20      Dans ces conditions, le Conseil d’État a décidé de surseoir à statuer et de poser à la Cour la question préjudicielle suivante:

«Les obligations résultant du [paragraphe] 2 de l’article 7 et de l’article 33 du règlement [REACH] s’appliquent‑elles, lorsqu’un ‘article’ au sens de ce règlement est composé de plusieurs éléments répondant eux‑mêmes à la définition de l’‘article’ qu’il donne, seulement à l’égard de l’article assemblé ou à l’égard de chacun des éléments qui répondent à la définition de l’‘article’?»

 Observations liminaires

 Sur l’objet de la présente procédure

21      FCD et FMB soulignent que le litige au principal a pour origine l’interprétation dissidente du règlement REACH adoptée par la République française dans son avis du 8 juin 2011. Après la publication de cet avis, la Commission a examiné l’existence d’un éventuel manquement de la part de cet État membre. Au terme de son analyse, la Commission a adressé à la République française une lettre de mise en demeure le 21 juin 2012 dans le cadre de la procédure 2012/2109.

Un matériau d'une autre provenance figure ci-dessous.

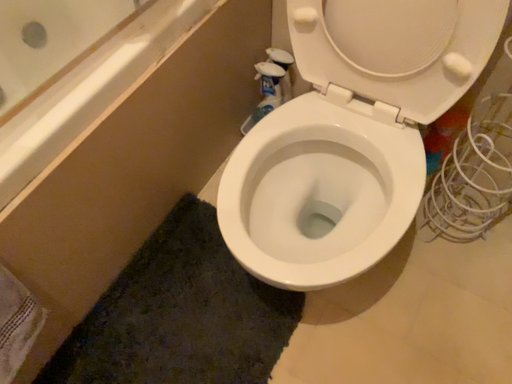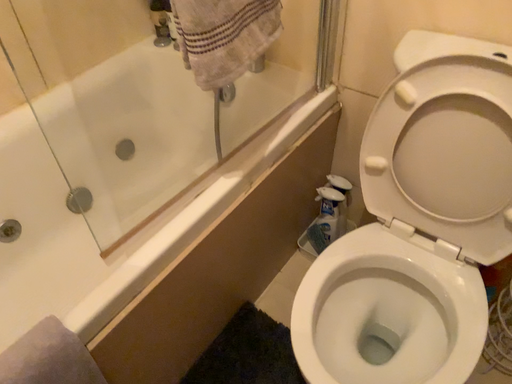
Question: How did the camera likely rotate when shooting the video?

Choices:
 (A) rotated upward
 (B) rotated downward

Answer: (A)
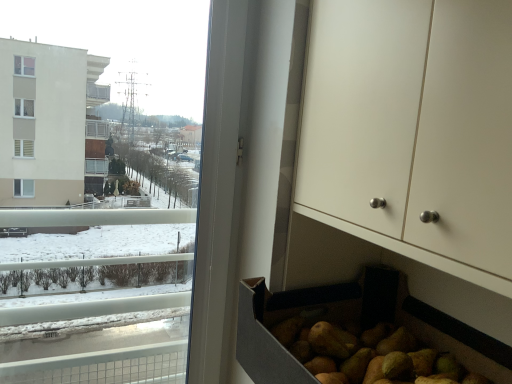
Question: Is transparent glass window at left smaller than white matte cabinet at lower right?

Choices:
 (A) yes
 (B) no

Answer: (A)

Question: From a real-world perspective, is transparent glass window at left under white matte cabinet at lower right?

Choices:
 (A) no
 (B) yes

Answer: (B)

Question: From a real-world perspective, is transparent glass window at left positioned over white matte cabinet at lower right based on gravity?

Choices:
 (A) no
 (B) yes

Answer: (A)

Question: Can you confirm if transparent glass window at left is shorter than white matte cabinet at lower right?

Choices:
 (A) no
 (B) yes

Answer: (A)

Question: Is transparent glass window at left aimed at white matte cabinet at lower right?

Choices:
 (A) yes
 (B) no

Answer: (B)

Question: Can you confirm if transparent glass window at left is bigger than white matte cabinet at lower right?

Choices:
 (A) no
 (B) yes

Answer: (A)

Question: From the image's perspective, is white matte cabinet at lower right located beneath transparent glass window at left?

Choices:
 (A) no
 (B) yes

Answer: (A)

Question: Does white matte cabinet at lower right have a greater width compared to transparent glass window at left?

Choices:
 (A) no
 (B) yes

Answer: (B)

Question: Is white matte cabinet at lower right thinner than transparent glass window at left?

Choices:
 (A) no
 (B) yes

Answer: (A)

Question: Is the depth of white matte cabinet at lower right greater than that of transparent glass window at left?

Choices:
 (A) no
 (B) yes

Answer: (A)

Question: Is transparent glass window at left surrounded by white matte cabinet at lower right?

Choices:
 (A) yes
 (B) no

Answer: (B)

Question: Can you confirm if white matte cabinet at lower right is shorter than transparent glass window at left?

Choices:
 (A) no
 (B) yes

Answer: (B)

Question: Is point (432, 26) positioned closer to the camera than point (2, 241)?

Choices:
 (A) farther
 (B) closer

Answer: (B)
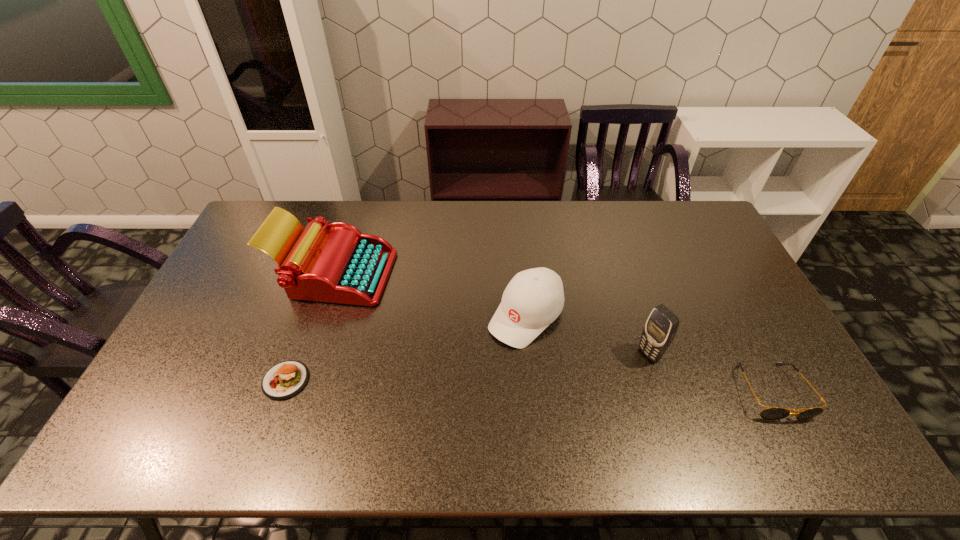
Image resolution: width=960 pixels, height=540 pixels. I want to click on free space on the desktop that is between the shortest object and the second shortest object and is positioned on the front face of the cellular telephone, so click(588, 387).

Identify the location of free space on the desktop that is between the patty (food) and the rightmost object and is positioned on the front-facing side of the third object from left to right. This screenshot has height=540, width=960. (459, 384).

What are the coordinates of `vacant space on the desktop that is between the shortest object and the sunglasses and is positioned on the typing side of the typewriter` in the screenshot? It's located at (529, 386).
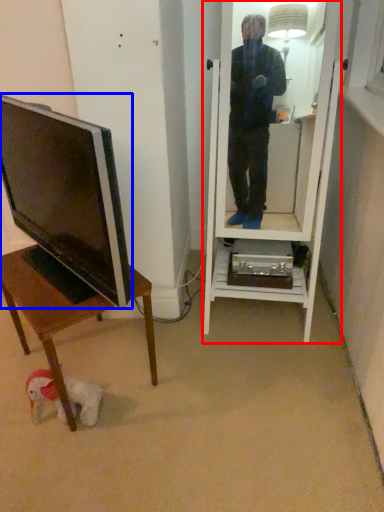
Question: Which object is further to the camera taking this photo, mirror (highlighted by a red box) or television (highlighted by a blue box)?

Choices:
 (A) mirror
 (B) television

Answer: (A)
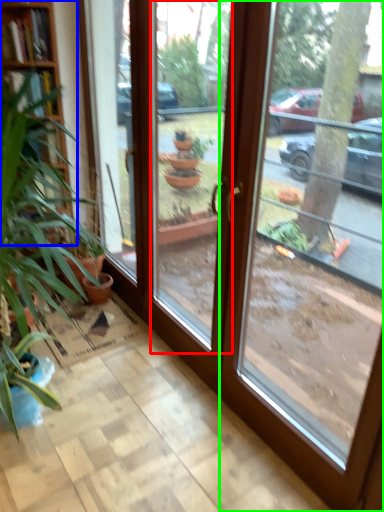
Question: Which object is the closest to the window (highlighted by a red box)? Choose among these: bookshelf (highlighted by a blue box) or window (highlighted by a green box).

Choices:
 (A) bookshelf
 (B) window

Answer: (A)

22      Au mois de juillet 2013, les gouvernements français, belge, danois, allemand, suédois et norvégien ont publié un guide destiné aux fournisseurs d’articles. Il ressort de ce guide qu’une même information quant à la présence de substances inscrites sur la liste des substances candidates à autorisation doit être fournie, que l’article soit vendu séparément ou comme une partie d’un article assemblé à partir de plusieurs articles. Le guide précise (note 3, p. 6) que les États coauteurs, ainsi que la République d’Autriche, n’acceptent pas l’interprétation dudit règlement donnée par l’ECHA dans son guide.

23      FCD et FMB estiment que l’interprétation contenue dans l’avis du 8 juin 2011 est manifestement contraire à celle avancée, dès l’année 2007, par la Commission et l’ECHA. Or, les règles instaurées par le règlement REACH nécessiteraient d’être définies et mises en application au niveau de l’Union. Ce règlement aurait expressément confié à la Commission et à l’ECHA la mission d’agir pour la mise en œuvre effective des dispositions qu’il instaure. À cet égard, FCD et FMB rappellent que l’article 77 dudit règlement prévoit expressément que l’ECHA peut fournir des orientations techniques et scientifiques aux producteurs et aux importateurs d’articles pour l’application de l’article 7 du même règlement et élaborer des informations explicatives sur cet article à l’intention des parties intéressées. L’interprétation dissidente des autorités françaises constituerait un obstacle à la mise en œuvre uniforme du règlement REACH et porterait atteinte à la sécurité juridique ainsi qu’au bon fonctionnement du marché intérieur et à la concurrence loyale entre opérateurs économiques.

24      La Commission fait valoir que les divergences d’interprétation et d’application dudit règlement par la République française et certains autres États membres compromettent l’unicité de l’ordre juridique de l’Union et portent atteinte aux principes de sécurité juridique et de confiance légitime ainsi qu’au bon fonctionnement du marché intérieur. La Commission relève ainsi que l’article 33 du même règlement harmonise de manière exhaustive au niveau de l’Union l’obligation de communiquer des informations sur les substances contenues dans des articles. Afin de pouvoir déroger à cette disposition, il incomberait aux autorités françaises d’apporter la preuve de l’existence de justifications liées à des motifs de protection de la santé publique et/ou de l’environnement, conformément à l’article 114, paragraphes 4 à 9, TFUE.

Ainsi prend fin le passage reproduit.